Good, and not-so-good, from Vancouver First Ministers’ meeting

What’s good about the results of the First Ministers’ meeting in Vancouver this week? There was agreement.

What’s not so good? There is much more work to be done.

The Good

The First Ministers came together to flesh out details on a plan to accomplish Canada’s climate change commitments made in Paris. There were a number of key areas of agreement that are immediately actionable and could begin to have measurable impact in the short-term. These include:

  • Supporting climate change mitigation and adaptation through investments in green infrastructure, public transit infrastructure and energy efficient social infrastructure;
  • Investing in GHG emission reductions by working together on how best to lever federal investments in the Low Carbon Economy Fund to realize incremental reductions;
  • Fulfilling Canada’s commitment to Mission Innovation, made in Paris in December 2015, by doubling government investment in clean energy research and development over the next five years, and spurring private sector investment in clean technology;
  • Advancing the electrification of vehicle transportation, in collaboration with provinces and territories;
  • Fostering dialogue and development of regional plans for clean electricity transmission; and
  • Investing in clean energy solutions to help get Indigenous, remote and northern communities off diesel.

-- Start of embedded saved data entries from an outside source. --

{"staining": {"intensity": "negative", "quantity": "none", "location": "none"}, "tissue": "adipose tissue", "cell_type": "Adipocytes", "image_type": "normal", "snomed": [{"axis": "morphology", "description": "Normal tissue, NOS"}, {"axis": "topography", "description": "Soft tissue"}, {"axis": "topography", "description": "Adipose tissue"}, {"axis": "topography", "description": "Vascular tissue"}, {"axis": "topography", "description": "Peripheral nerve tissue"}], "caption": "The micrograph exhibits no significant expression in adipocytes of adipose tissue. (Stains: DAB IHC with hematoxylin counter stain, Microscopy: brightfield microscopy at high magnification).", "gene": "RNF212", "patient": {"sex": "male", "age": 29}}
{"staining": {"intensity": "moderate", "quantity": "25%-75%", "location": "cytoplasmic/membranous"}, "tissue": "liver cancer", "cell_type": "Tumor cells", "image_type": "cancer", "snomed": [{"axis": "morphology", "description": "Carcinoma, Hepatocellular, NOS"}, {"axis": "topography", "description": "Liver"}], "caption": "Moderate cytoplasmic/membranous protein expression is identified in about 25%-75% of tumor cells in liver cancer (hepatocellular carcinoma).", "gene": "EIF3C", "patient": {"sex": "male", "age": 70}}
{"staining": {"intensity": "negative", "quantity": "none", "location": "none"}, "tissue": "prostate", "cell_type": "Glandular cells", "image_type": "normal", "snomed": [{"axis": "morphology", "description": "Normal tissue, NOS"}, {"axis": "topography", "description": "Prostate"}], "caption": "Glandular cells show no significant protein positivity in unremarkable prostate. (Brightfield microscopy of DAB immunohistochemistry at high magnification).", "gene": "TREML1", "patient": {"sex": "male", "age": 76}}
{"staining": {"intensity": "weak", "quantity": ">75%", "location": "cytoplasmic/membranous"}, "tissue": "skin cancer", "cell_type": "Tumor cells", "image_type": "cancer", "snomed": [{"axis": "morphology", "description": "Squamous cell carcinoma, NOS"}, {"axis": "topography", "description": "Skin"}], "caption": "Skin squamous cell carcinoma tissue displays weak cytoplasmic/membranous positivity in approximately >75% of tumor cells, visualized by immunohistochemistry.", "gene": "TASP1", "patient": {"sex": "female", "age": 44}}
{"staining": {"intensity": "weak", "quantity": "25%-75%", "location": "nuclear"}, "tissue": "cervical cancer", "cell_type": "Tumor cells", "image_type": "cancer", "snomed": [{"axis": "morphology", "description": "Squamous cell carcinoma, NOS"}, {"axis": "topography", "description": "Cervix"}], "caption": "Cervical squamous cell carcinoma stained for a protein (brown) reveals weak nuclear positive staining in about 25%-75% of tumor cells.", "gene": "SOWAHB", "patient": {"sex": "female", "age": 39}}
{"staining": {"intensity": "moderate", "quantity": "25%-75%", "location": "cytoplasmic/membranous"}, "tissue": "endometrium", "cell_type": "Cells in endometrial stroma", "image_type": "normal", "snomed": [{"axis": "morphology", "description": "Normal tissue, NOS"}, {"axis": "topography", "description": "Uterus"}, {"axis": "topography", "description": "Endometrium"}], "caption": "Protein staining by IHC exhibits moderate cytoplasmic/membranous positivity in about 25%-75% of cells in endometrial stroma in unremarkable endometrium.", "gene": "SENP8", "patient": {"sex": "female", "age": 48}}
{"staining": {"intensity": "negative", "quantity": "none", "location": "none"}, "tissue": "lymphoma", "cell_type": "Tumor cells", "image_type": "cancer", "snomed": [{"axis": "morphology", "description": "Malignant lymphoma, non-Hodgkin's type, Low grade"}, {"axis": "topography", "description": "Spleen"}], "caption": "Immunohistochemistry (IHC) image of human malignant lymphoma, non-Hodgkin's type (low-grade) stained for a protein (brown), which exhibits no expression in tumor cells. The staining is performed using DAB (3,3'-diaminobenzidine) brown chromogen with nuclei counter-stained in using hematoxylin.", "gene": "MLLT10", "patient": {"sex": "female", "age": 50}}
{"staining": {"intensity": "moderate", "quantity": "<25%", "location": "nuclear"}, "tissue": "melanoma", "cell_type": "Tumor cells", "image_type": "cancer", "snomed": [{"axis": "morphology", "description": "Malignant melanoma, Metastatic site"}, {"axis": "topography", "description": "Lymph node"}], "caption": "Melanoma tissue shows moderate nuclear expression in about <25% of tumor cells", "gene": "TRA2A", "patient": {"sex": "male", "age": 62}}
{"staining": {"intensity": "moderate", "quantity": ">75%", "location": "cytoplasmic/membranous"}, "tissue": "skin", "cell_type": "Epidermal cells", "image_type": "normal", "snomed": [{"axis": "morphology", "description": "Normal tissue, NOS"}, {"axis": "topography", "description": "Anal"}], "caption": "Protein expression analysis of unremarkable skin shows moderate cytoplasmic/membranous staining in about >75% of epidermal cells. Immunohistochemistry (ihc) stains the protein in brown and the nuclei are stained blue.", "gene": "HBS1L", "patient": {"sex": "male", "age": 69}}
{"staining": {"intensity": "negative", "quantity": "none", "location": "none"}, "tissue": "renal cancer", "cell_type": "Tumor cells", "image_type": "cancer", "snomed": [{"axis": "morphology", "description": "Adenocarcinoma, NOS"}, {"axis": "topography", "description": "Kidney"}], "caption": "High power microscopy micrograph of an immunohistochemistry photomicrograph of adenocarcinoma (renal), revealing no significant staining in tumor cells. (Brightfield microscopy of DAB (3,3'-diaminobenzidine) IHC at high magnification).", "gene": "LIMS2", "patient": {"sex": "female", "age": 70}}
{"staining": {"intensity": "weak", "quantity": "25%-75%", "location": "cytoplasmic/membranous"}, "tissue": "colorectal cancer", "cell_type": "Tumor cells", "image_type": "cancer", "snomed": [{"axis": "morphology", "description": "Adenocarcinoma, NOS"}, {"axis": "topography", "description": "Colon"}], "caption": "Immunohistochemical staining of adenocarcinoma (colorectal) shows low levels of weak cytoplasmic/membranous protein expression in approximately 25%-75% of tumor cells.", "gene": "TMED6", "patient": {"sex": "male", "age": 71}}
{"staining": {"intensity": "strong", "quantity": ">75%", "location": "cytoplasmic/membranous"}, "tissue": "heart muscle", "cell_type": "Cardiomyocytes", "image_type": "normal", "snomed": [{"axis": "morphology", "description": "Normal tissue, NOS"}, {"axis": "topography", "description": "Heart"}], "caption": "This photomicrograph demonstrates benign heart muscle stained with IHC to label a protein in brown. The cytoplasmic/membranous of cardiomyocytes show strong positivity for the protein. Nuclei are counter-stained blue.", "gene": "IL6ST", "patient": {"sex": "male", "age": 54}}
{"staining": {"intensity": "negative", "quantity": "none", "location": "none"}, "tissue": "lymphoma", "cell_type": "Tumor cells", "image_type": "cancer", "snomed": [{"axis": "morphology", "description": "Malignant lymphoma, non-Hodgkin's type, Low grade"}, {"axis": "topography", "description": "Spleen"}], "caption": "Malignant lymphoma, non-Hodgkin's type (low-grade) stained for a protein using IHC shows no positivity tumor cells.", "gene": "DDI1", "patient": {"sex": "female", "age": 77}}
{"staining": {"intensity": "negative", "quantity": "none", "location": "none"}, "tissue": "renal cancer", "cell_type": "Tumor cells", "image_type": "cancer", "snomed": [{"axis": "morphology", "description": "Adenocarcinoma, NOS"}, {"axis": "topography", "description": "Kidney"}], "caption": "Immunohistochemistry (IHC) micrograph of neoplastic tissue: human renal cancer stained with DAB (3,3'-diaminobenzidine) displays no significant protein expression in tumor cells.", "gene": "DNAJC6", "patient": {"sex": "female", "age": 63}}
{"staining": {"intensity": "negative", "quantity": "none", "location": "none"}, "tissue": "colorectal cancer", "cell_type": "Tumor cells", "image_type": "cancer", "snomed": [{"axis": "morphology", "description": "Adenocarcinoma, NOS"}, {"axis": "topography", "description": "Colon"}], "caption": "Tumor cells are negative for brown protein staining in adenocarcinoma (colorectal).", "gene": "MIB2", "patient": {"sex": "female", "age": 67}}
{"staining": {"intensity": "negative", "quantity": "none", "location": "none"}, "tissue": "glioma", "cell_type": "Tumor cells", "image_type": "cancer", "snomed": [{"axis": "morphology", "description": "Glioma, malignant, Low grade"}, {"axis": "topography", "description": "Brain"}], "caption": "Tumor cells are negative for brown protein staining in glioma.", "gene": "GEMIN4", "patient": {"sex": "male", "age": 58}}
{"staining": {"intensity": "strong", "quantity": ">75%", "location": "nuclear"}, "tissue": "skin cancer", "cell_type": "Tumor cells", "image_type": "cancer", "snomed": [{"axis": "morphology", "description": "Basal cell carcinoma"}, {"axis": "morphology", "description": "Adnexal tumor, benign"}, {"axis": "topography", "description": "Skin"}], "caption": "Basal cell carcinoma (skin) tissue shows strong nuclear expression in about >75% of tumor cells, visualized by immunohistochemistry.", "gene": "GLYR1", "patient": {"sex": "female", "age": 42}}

The First Ministers agreed to continue working together to develop options for further action in four key areas: clean technology, innovation and jobs; carbon pricing mechanisms; specific mitigation opportunities; and adaptation and climate resilience. These Working Groups will be led by federal, provincial and territorial co-leaders and will be composed of members from federal, provincial and territorial governments.

The Not-So-Good

The outcome of this meeting fell short of the original desires of the federal government to have a plan 90 days following the Paris climate change talks. However, the federal government was successful at keeping the provinces aligned on areas of agreement and focused on next steps to achieve desired future outcomes. The heavy lifting will start here. There were a number of provinces that stood up to the federal government’s original proposal of a national price on carbon, but still recognized the importance of moving forward together.

Whatever the final national policy on environment and climate change will be, one of the key implementation factors that will need to be considered will be equivalency. This means that if provinces have taken actions that can be proven to have a similar outcome as the national plan, then the provincial action will take precedent. Indeed, a number of provinces have already taken action over and above the federal government’s original proposal, including: Ontario and Nova Scotia phasing out coal electricity; British Columbia and Alberta putting a price on carbon; and Quebec and Ontario implementing a cap-and-trade program. Any next steps must take these actions into account.

Moving Forward

It isn’t the Prime Minister’s job to strong arm the provinces into something they don’t want – but the group together needs to realize that a compromise will need to be made and tough decisions will have to be taken in order to reach the goal of a low carbon economy. For resource-producing provinces that don’t have the infrastructure to get their products to market, action on the environment will only help their cause. They will need to go through this exercise to do that. At the same time, those that want a low carbon economy need to understand and respect the realities of our current economy and the path the country needs to take as a whole to achieve it.